Gray Matter Atrophy to Explain Subclinical Oculomotor Deficit in Multiple Sclerosis

Abstract

Eye movement deficits are frequently noted in multiple sclerosis during bedside clinical examination, but subtle dysfunction may remain undetected and might only be identified with advanced approaches. While classical neurology provides insight into the complex functional anatomy of oculomotor functions, little is known about the structural background of this dysfunction in MS. Thirty four clinically stable, treated relapsing-remitting MS patients with mild disability and 34 healthy controls were included in our study. Group difference and correlation with clinical parameters were analyzed in case of the latency, peak-velocity, gain, dysconjugacy index, and performance during a saccade and anti-saccade task. High-resolution T1 weighted, T2 FLAIR, and double inversion recovery images were acquired on 3T to evaluate the correlation between behavioral and MRI parameters, such as T2 lesion and T1 black-hole burden, global brain, gray, and white matter atrophy. VBM style analysis was used to identify the focal gray matter atrophy responsible for oculomotor dysfunction. Significantly increased latency in the prosaccade task and significantly worse performance in the anti-saccade task were found in MS patients. The detailed examination of conjugated eye movements revealed five subclinical internuclear ophthalmoparesis cases. The peak velocity and latency of the anti-saccade movement correlated with the number of black holes, but none of the eye movement parameters were associated with the T2 lesion burden or location. Global gray matter volume correlated with saccade and anti-saccade latency, whereas white matter and total brain volume did not. Local gray matter atrophy in the left inferio-parietal lobule and temporo-occipital junction correlated with anti-saccade peak velocity. Our results show that neurodegeneration-like features of the MRI (black-hole, gray matter atrophy) are the best predictors of eye movement deficit in MS. Concurring with the clinico-radiological paradox, T2 lesion burden cannot explain the behavioral results. Importantly, anti-saccade peak velocity correlates with gray matter atrophy in the left parietal regions, which are frequently implicated in attention tasks.

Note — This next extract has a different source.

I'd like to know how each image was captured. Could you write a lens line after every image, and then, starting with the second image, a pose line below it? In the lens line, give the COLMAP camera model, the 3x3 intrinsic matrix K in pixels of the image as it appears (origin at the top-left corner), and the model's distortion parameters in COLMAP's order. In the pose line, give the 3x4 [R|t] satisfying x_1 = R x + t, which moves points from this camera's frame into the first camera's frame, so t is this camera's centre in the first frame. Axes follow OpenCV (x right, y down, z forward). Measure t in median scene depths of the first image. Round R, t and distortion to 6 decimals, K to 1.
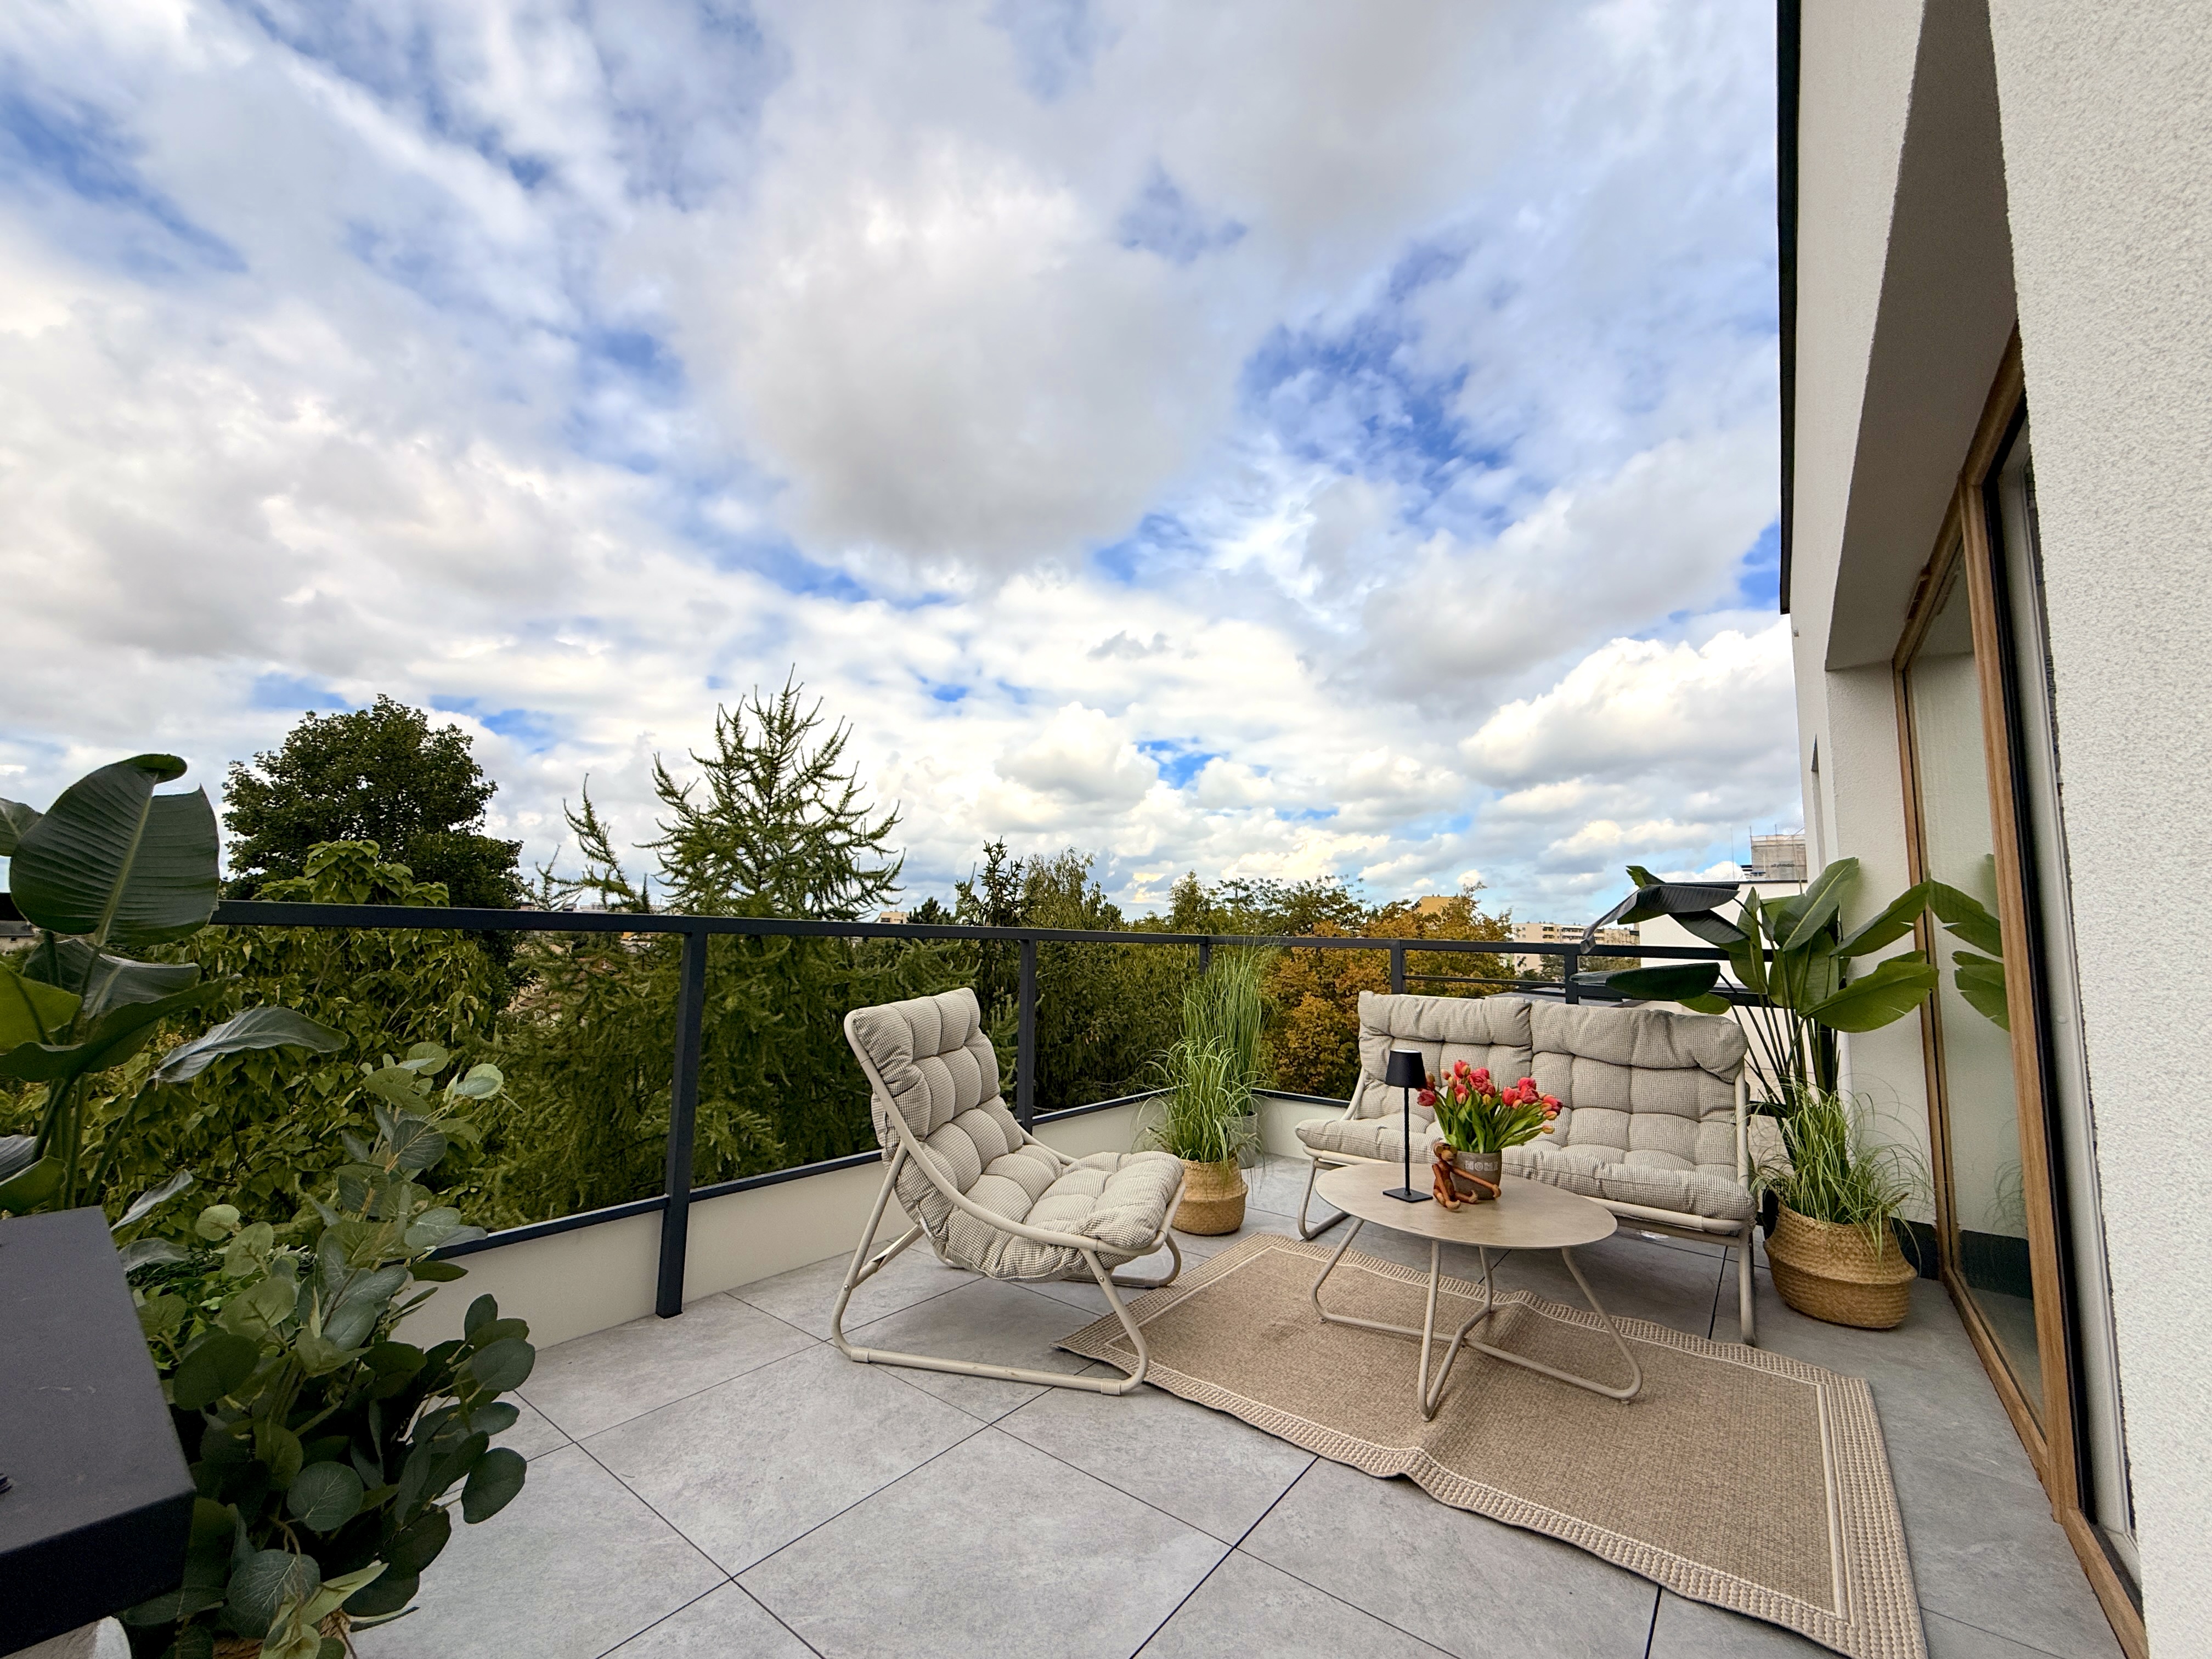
lens RADIAL K [[879.1, 0, 1099.3], [0, 879.1, 831.8], [0, 0, 1]] dist [-0.002610, 0.000231]
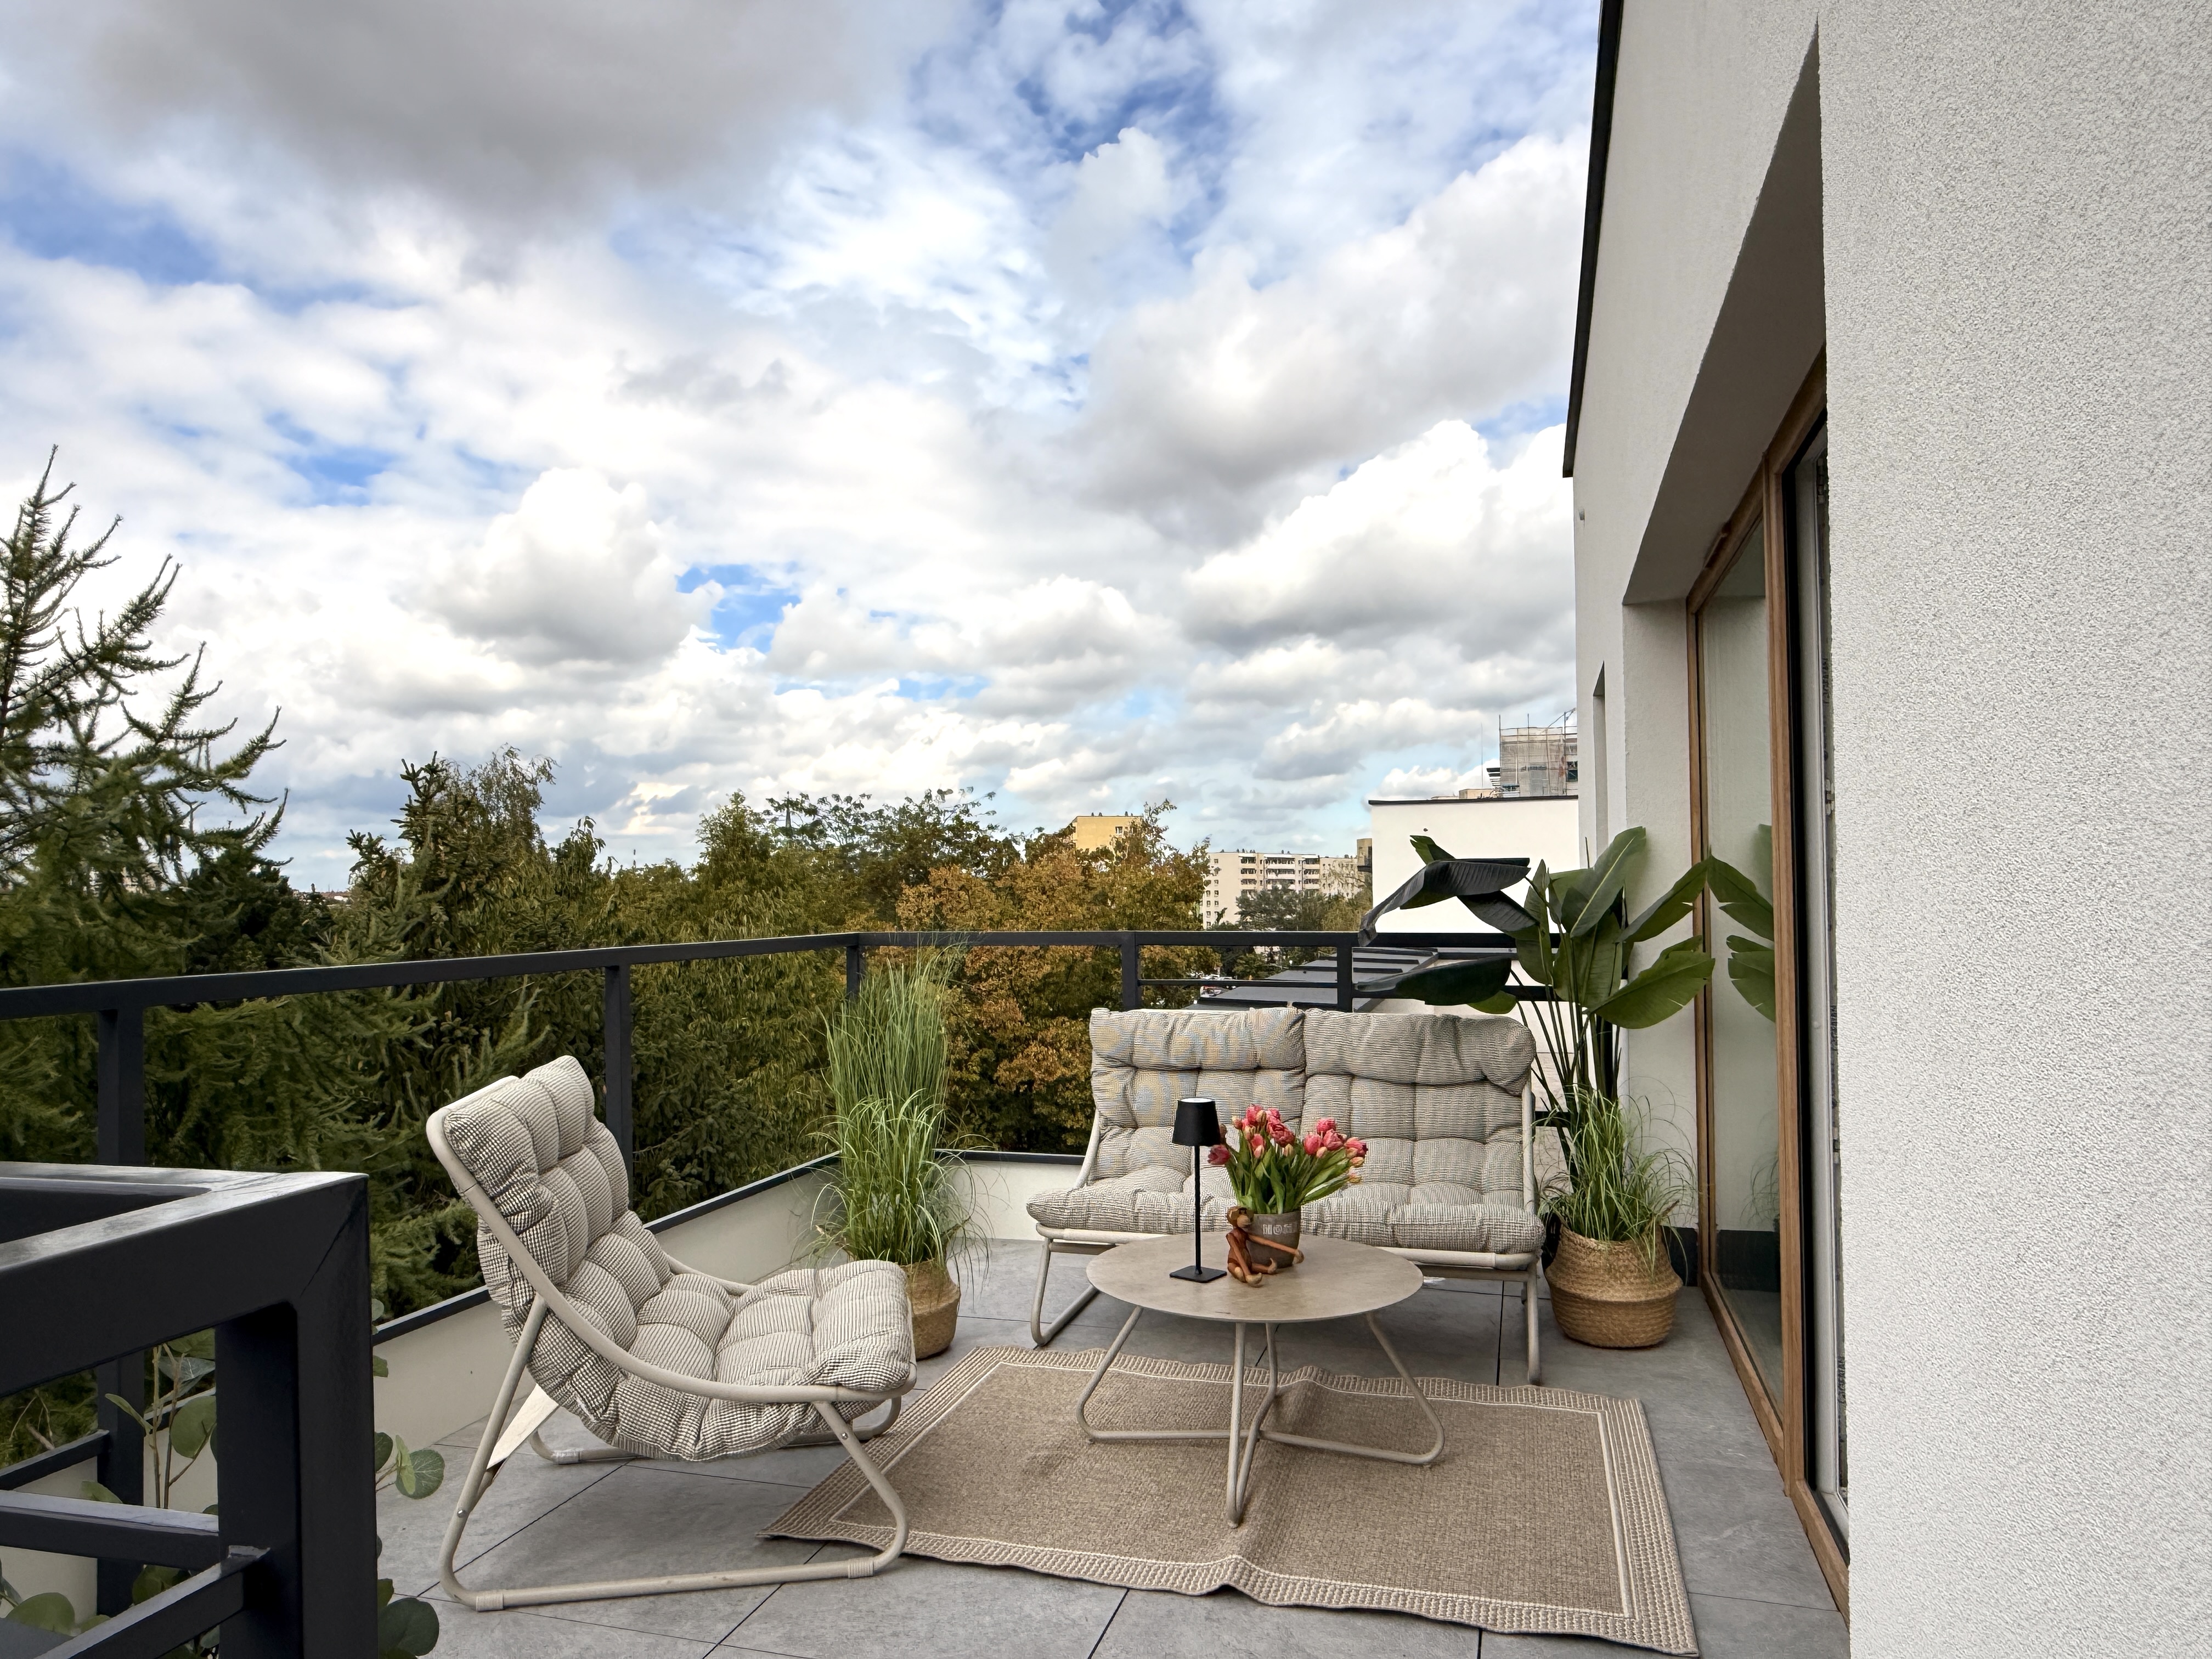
lens RADIAL K [[1438.3, 0, 1112.2], [0, 1438.3, 846.1], [0, 0, 1]] dist [-0.003299, -0.001136]
pose [[0.929839, -0.023019, 0.367246, -0.171874], [-0.010876, 0.995886, 0.089961, -0.085008], [-0.367806, -0.087643, 0.925763, -0.143698]]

Keywords: anti-saccade; atrophy; black hole; multiple sclerosis; prosaccade.

Figure 1

Mean and ±SEM of latency in different conditions of the left eye in the saccade task. Significant group difference is marked with an asterisk (*). The mean and standard error from the left-upper part of the figure were the following: 198(±5)ms vs. 221(±7)ms (abduction+long), 206(±5)ms vs. 224(±7)ms (adduction+long), 183(±4)ms vs. 197(±6)ms (abduction+short), 188(±5)ms vs. 200(±6)ms (adduction+short) for HC and MS, respectively.

Figure 2

Mean and ± SEM of peak velocity in different conditions of the left eye in the saccade task. Significant group* distance interaction is marked with an asterisk (*). The mean and standard error are the following from left to right: 379(±9)/s vs. 366(±8)/s (abduction+long), 266(±4)/s vs. 265(±4)/s (abduction+short), 389(±7)/s vs. 359(±12)/s (adduction+long), 269(±4)/s vs. 260(±7)/s (adduction+short) for HC and MS, respectively.

Figure 3

Mean and ± SEM of gain in different conditions of the left eye in the saccade task. Slight hypometria could be detected, however, this difference was not significant. Mean and standard error are the following from left to right: 0.935(±0.012) vs. 0.918(±0.11) (abduction+long), 0.929(±0.012) vs. 0.922(±0.011) (abduction+short), 0.926(±0.008) vs. 0.89(±0.011) (adduction+long), 0.938(±0.01) vs. (adduction+short) for HC and MS, respectively.

Figure 4

Mean ± SEM of anti-saccade performance in the two groups. Significant group difference is marked with an asterisk (*).

Figure 5

Z-scores of velocity dysconjugacy index individually, Subjects' value higher than the cut-off are labeled.

Figure 6

Antisaccade peak velocity of the left eye negatively correlated with black-hole count.

Figure 7

Results of VBM analysis. Marked voxels positively correlated with anti-saccade peak velocity. The error bar represents different Z-value after cluster based thresholding. Disease duration and age were used as cofounders.